Sunday, February 5, 2017

A beautiful road


She looked amazing when her hair was wet.  A collection of curls and darkness and so unlike the daytime portrait that she displayed.  Her naturalness was enticing, the way you sought out colors in an Autumn, waiting for the peak.  But she always possessed the peak.  She just happened to only reveal it over time so it never reached an apex, but rather like a road unraveling in front of you with each minute and mile growing even more compelling...you wanted more...you needed more.

She was as quiet as a lone highway.  The times when the only noise was the wind and speed and a car cutting slews into the air...she kept herself contained.  It was sometimes maddening.  Rather the hope that the vast horizon would open her up with its distance and endless expanse...it seemed to humble her.  And keep her silent.

What are you thinking about? was a sentence she hated.  Her mind was not a museum...to be visited, studied and remarked upon.  Rather instead it was a vault.

Every once in awhile she whispered what was in it.

Like when you're driving and the lanes are open before you...just a blackness but an openness that is unyielding and allowing you to move forward with no threat of stopping...when the sun is low, like a butter colored orb over a stark stand of trees and a song comes on that is like a soundtrack of the past.   And the relaxation and calmness that happens...it just happens.

Like when you step away from the tub, still dripping warm waters, but allowing the towel to embrace you.
Engulf you...the way she stared at you, with her encyclopedia of emotions behind her eyes, and perhaps she shared a note or two.

She was this beautiful journey, through the nooks and valleys...through the running of stop signs and danger.  She alone was the way you feel when you suddenly braked or avoided a car careening near you.  She got your attention...she grabbed you by the throat...not in a hard way, but rather in a way that you allowed.  Like buckling up, she put an arm around you.  But you trusted her to care.

Mostly you wanted her to arrive.

To come home, or be there.  You wanted her to finish.

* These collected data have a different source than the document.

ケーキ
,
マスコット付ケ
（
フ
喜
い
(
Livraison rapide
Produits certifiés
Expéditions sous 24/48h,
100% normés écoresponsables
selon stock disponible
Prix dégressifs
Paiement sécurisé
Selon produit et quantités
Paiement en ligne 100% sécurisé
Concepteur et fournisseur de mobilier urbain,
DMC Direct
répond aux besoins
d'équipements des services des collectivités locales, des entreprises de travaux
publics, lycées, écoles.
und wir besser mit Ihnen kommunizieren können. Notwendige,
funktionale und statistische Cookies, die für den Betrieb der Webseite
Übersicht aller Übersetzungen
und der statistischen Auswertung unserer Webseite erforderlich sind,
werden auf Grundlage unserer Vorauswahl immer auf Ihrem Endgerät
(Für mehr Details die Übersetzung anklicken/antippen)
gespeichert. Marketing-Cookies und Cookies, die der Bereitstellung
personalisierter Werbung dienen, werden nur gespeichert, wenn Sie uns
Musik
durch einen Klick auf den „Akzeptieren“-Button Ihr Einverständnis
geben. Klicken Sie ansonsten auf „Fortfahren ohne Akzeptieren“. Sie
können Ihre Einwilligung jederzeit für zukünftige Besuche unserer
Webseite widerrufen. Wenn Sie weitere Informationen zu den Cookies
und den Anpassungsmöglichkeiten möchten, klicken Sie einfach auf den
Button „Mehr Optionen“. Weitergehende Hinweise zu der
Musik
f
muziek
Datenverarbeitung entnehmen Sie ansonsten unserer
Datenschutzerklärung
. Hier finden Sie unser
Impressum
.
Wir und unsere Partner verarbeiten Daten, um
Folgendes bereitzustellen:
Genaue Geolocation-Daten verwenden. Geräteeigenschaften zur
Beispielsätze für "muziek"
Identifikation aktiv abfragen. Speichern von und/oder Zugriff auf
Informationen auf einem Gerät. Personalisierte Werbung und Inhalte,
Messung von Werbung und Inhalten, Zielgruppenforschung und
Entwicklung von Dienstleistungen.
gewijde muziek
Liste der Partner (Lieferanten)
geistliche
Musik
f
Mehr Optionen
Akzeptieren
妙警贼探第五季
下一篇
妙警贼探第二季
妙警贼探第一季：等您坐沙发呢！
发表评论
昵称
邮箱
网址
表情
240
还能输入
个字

You wanted her to be relieved.  To relax.  You wanted her to exhaust herself against you, to hear her breathe your name against your ear.  You wanted her to be spent, but only after the trip with you.  All I cared about was maybe being beside her.

It's hard to define beauty.

Perhaps it is best defined by the desire to spend the time with her...the hours, the minutes, the miles that we could share and be beside another...listening to the music, watching the slow arc of suns...no rain...golden afternoons on highways...sunsets at gas stations...twilight in traffic.  Let me spend those moments beside her, if only to be beside her.

For she is the journey that is unrivaled, and unequaled.  Her and her curled hair and her auburn stare.